Però, anche se Dio vuole che tutti credano e si salvino, solo gli uomini umili sono abilitati per ricevere questo dono. «Con gli umili invece c’è la saggezza» si legge nel libro dei Proverbi (11,2). La vera saggezza dell’uomo consiste nell’aver fiducia in Dio.

La mancanza di fiducia porta a vedere le cose in maniera opaca. Vorremmo che gli altri fossero chiari nel loro modo di parlare e di agire ma non ci rendiamo conto che l’ambiguità che imputiamo agli altri è dentro noi stessi. Così è accaduto anche a Gesù al quale i Giudei chiedono di parlare apertamente e dichiarare se è lui il Cristo o no.

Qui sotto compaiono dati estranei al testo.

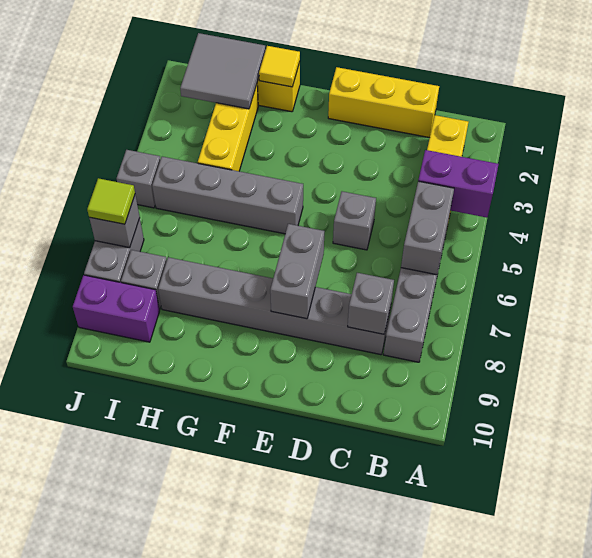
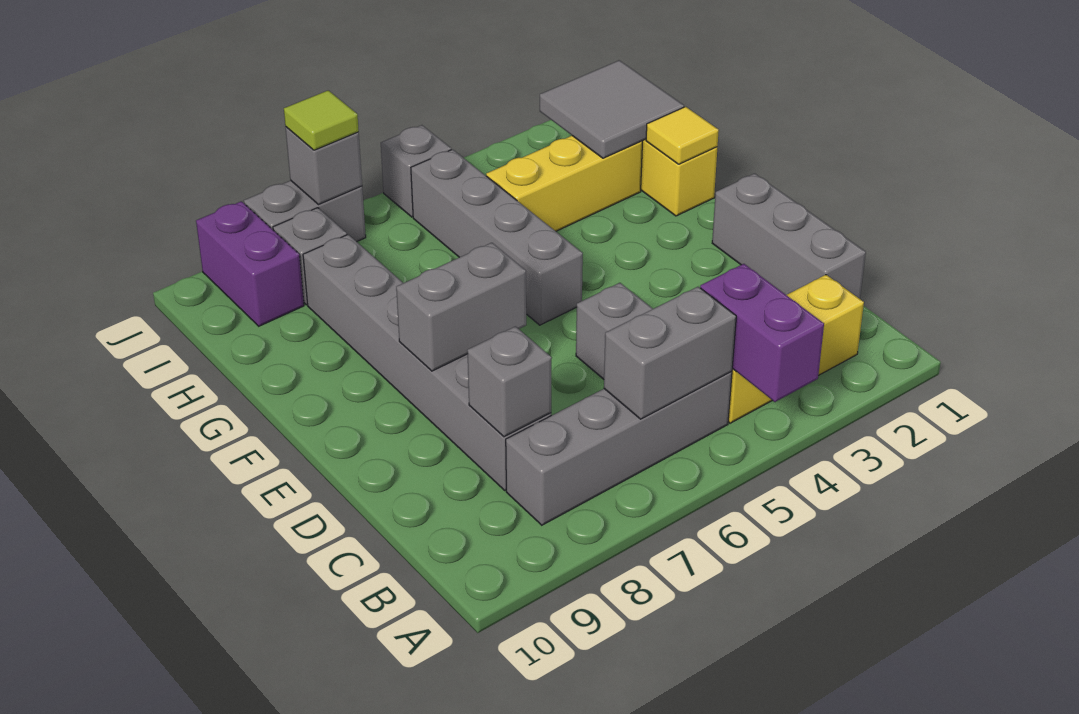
yellow brick C1:E1 level 1 -> grey brick C1:E1 level 1

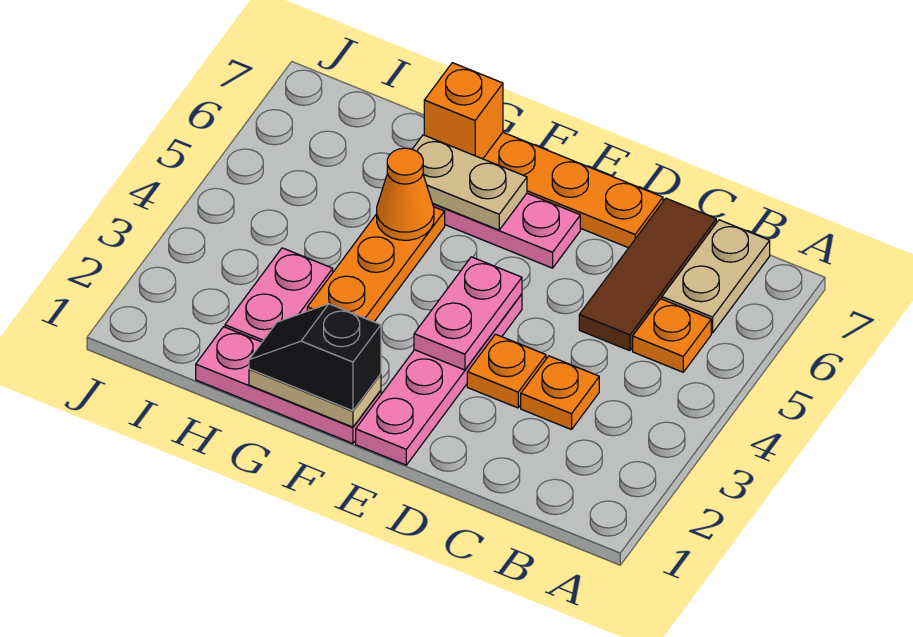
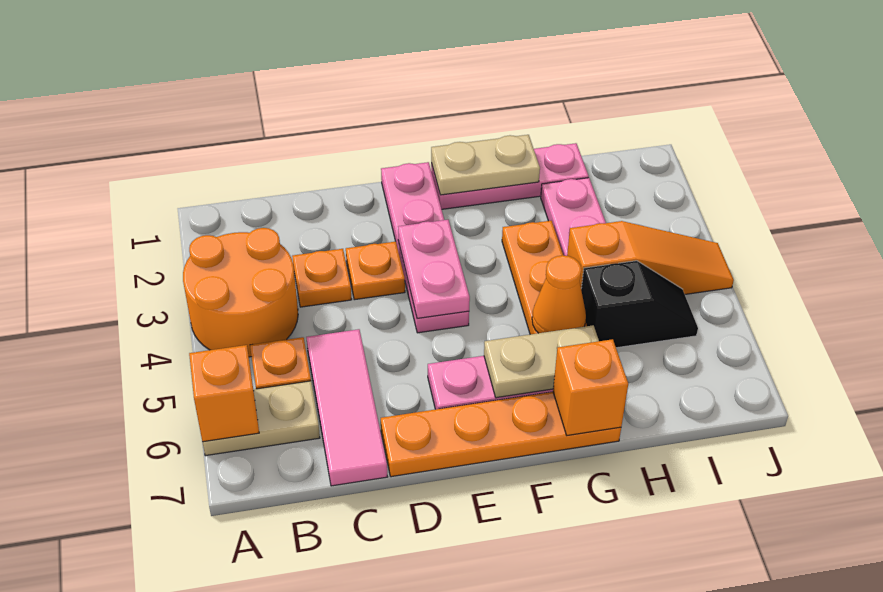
none -> orange round brick A3:B4 level 1
none -> orange brick A6 level 2
tan plate B6:B7 level 1 -> tan plate A6:B6 level 1
brown tile C5:C7 level 1 -> pink tile C5:C7 level 1
black slope F1:G1 level 3 top F -> black slope H5:I5 level 1 top H
none -> orange slope H4:J4 level 1 top H

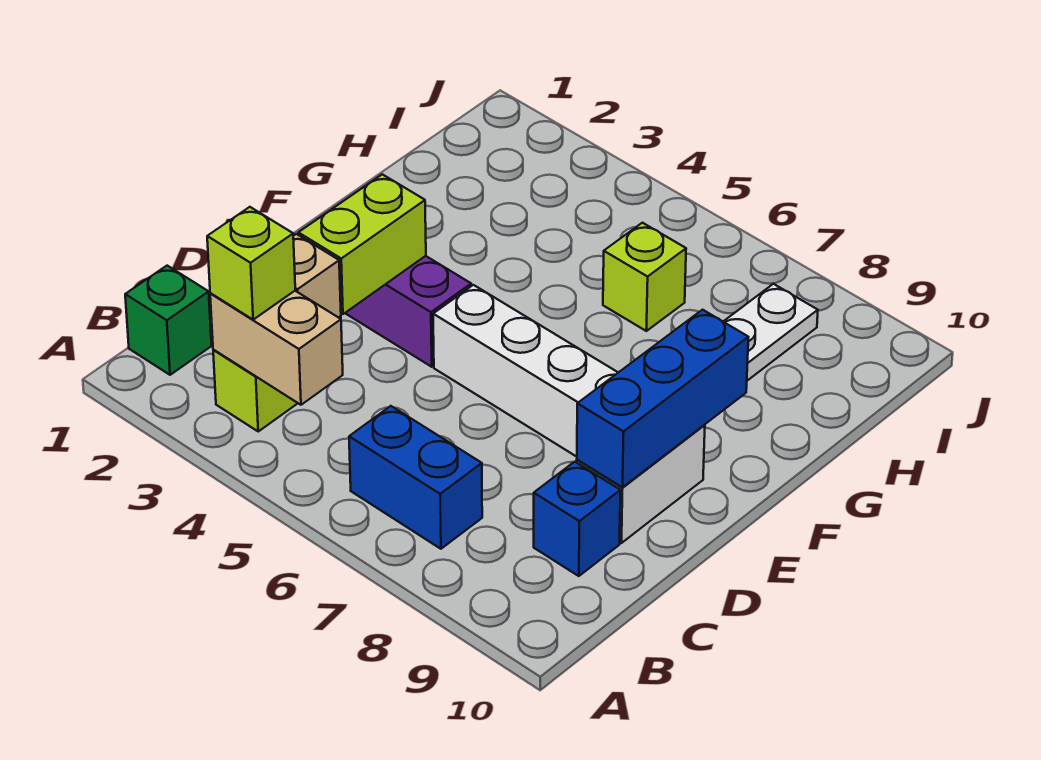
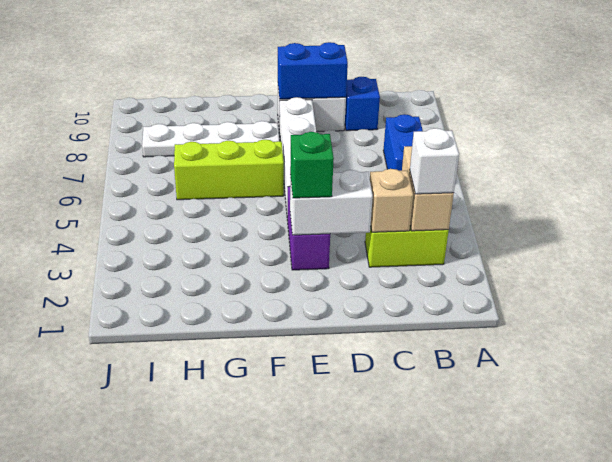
green brick B1 level 1 -> green brick E3 level 3
lime brick B3 level 3 -> white brick B3 level 3
lime brick D3:E3 level 2 -> white brick D3:E3 level 2
blue brick D9:F9 level 2 -> blue brick D9:E9 level 2
lime brick H6 level 1 -> lime brick F6:H6 level 1

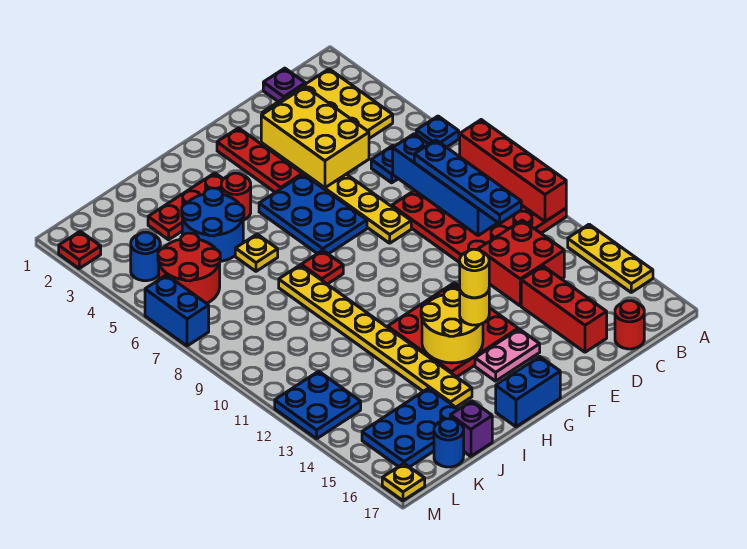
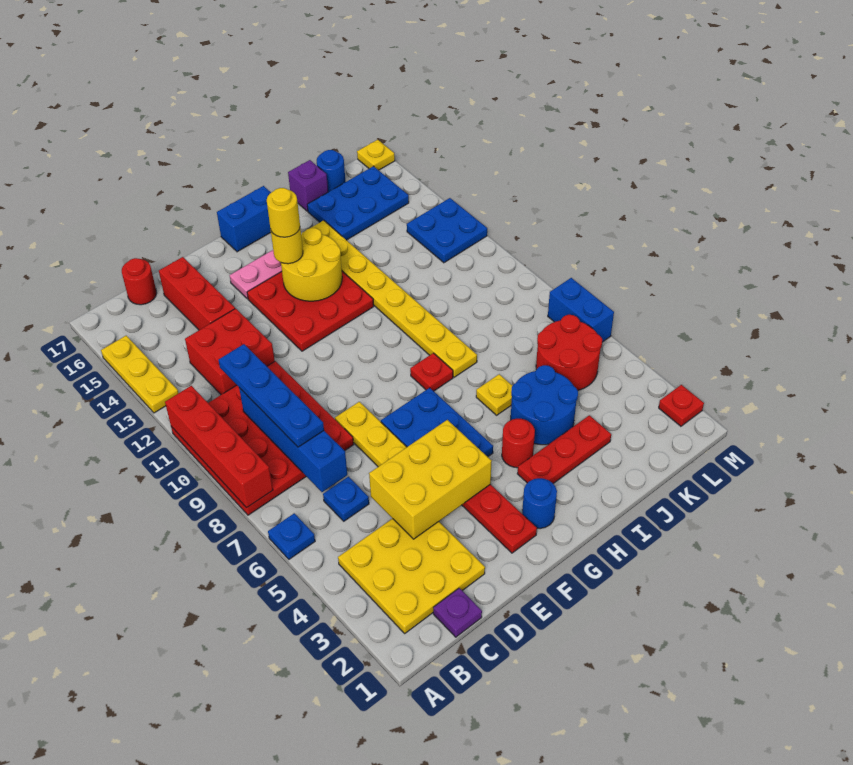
yellow brick D3:E5 level 2 -> yellow brick D4:F5 level 2
blue round brick L4 level 1 -> blue round brick G2 level 1

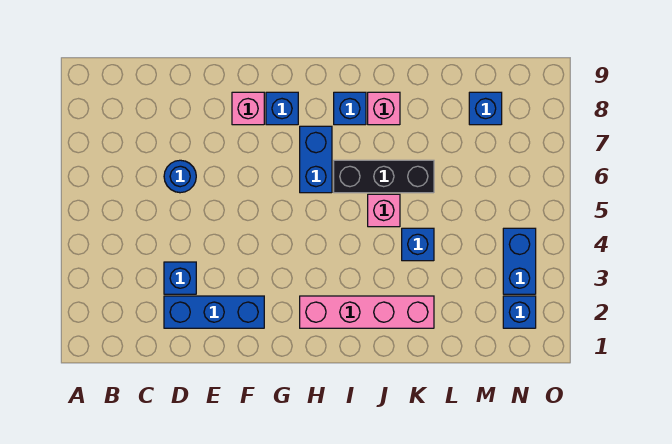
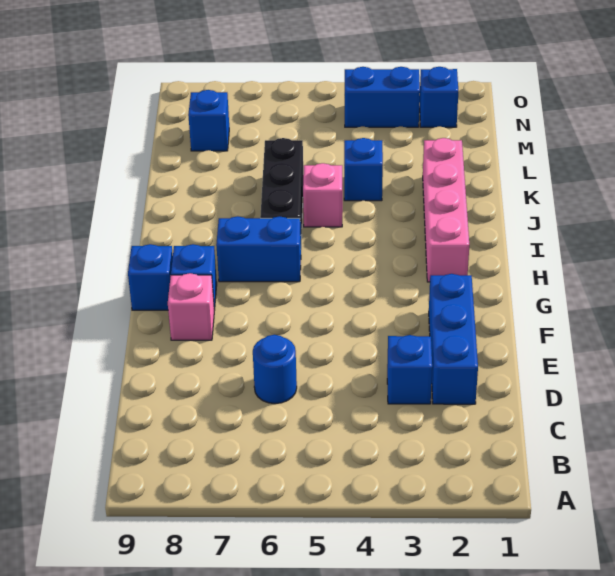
blue brick I8 level 1 -> blue brick G9 level 1
pink brick J8 level 1 -> none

I segni compiuti da lui, non ultimo quello che ha visto la guarigione di un uomo nato cieco, sono una chiara dimostrazione che è giunto il tempo messianico. Lo crede l’uomo sanato che, partendo dalla sua guarigione, riconosce in Gesù non un peccatore, come invece vorrebbero far intendere le autorità, ma un uomo che viene da Dio. Le opere di Gesù testimoniano che è il Pastore secondo il cuore di Dio, come promesso dal profeta Geremia. Le guarigioni mostrano la cura amorevole che Dio ha verso i poveri.

Chi sperimenta l’amore di Dio acquista consapevolezza del fatto di appartenergli come figlio e non come schiavo. Il legame che si instaura non è di dipendenza come se Dio facesse favori in cambio di una qualche contropartita. Dio si prende cura di noi perché ci ama e per questo non fa semplicemente qualcosa ma dà la sua vita. Questo vuol dire che si crea un legame parentale che, tuttavia, ha futuro se da parte nostra c’è l’impegno a crescere nel rapporto con lui.

La fede non matura grazie a dinamiche automatiche o per forza d’inerzia, ma matura in virtù di una graduale e sempre più intima relazione con Dio grazie alla quale si diventa parte di quella bellissima familiarità divina che unisce Gesù al Padre. A questo ci conduce Gesù se ascoltiamo la sua parola e seguiamo il suo esempio di vita. La fede ci aiuta a vedere il nostro futuro con meno incertezza perché il pastore, donando la sua vita sulla croce, ci ha spalancato le porte del cielo.

San Tommaso D’Aquino commenta questo brano del Vangelo dicendo: «Grazie alla luce del sole posso vedere, però se chiudo gli occhi non vedo; però non è per colpa del sole, ma per colpa mia».

Gesù dice loro che se non credono, che credano almeno per le opere che Lui fa, che manifestano il potere di Dio: «le opere che io compio nel nome del Padre mio, queste mi danno testimonianza» (Gv 10,25).

Gesù conosce le sue pecore e le sue pecore ascoltano la sua voce. La fede porta al rapporto con Gesù nella preghiera. Cos’è la preghiera, se non il rapporto con Cristo, che sappiamo che ci ama e che ci porta al padre? Il risultato e premio di questa intimità con Gesù in questa vita, è la vita eterna, come abbiamo letto nel Vangelo.